In connection with papermaking processes, fabric molding as a means to provide texture and bulk is reported in the literature. U.S. Pat. No. 5,073,235 to Trokhan discloses a process for making absorbent sheet using a photopolymer belt which is stabilized by application of anti-oxidants to the belt. The web is reported to have a networked, domed structure that may have a variation in basis weight. See Col. 17, lines 48+ and FIG. 1E. There is seen in U.S. Pat. No. 6,610,173 to Lindsay et al. a method of imprinting a paper web during a wet pressing event that results in asymmetrical protrusions corresponding to the deflection conduits of a deflection member. The '173 patent reports that a differential velocity transfer during a pressing event serves to improve the molding and imprinting of a web with a deflection member. The tissue webs produced are reported as having particular sets of physical and geometrical properties, such as a pattern densified network and a repeating pattern of protrusions having asymmetrical structures. U.S. Pat. No. 6,998,017 to Lindsay et al. discloses a method of imprinting a paper web by pressing the web with a deflection member onto a Yankee dryer and/or by wet-pressing the web from a forming fabric onto the deflection member. The deflection member may be formed by laser-drilling the terephthalate copolymer (PETG) sheet and affixing the sheet to a throughdrying fabric. See Example 1, Col. 44. The sheet is reported to have asymmetric domes in some embodiments. Note FIGS. 3A and 3B.
#####
Write the next few sentences of the passage above on fabric molding in papermaking, picking up after its final sentence.

◆ **DATASET CONTENT**:
#####
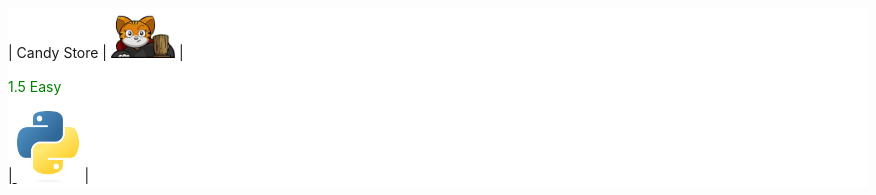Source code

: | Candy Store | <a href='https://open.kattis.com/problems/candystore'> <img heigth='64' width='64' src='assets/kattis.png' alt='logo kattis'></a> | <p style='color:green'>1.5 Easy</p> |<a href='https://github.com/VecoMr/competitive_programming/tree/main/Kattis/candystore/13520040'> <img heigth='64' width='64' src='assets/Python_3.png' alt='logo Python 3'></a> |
#####
◆ **TASK ANSWER**:
U.S. Pat. No. 6,660,362 to Lindsay et al. enumerates various constructions of deflection members for imprinting tissue. In a typical construction, a patterned photopolymer is utilized. See Col. 19, line 39 through Col. 31, line 27. With respect to wet-molding of a web using textured fabrics, see also, the following U.S. Pat. Nos. 6,017,417 and 5,672,248 both to Wendt et al.; U.S. Pat. No. 5,505,818 to Hermans et al. and U.S. Pat. No. 4,637,859 to Trokhan. U.S. Pat. No. 7,320,743 to Freidbauer et al. discloses a wet-press process using a patterned absorbent papermaking felt with raised projections for imparting texture to a web while pressing the web onto a Yankee dryer. The process is reported to decrease tensiles. See Col. 7. With respect to the use of fabrics used to impart texture to a mostly dry sheet, see U.S. Pat. No. 6,585,855 to Drew et al., as well as U.S. Patent Application Publication No. 2003/0000664, now U.S. Pat. No. 6,607,638.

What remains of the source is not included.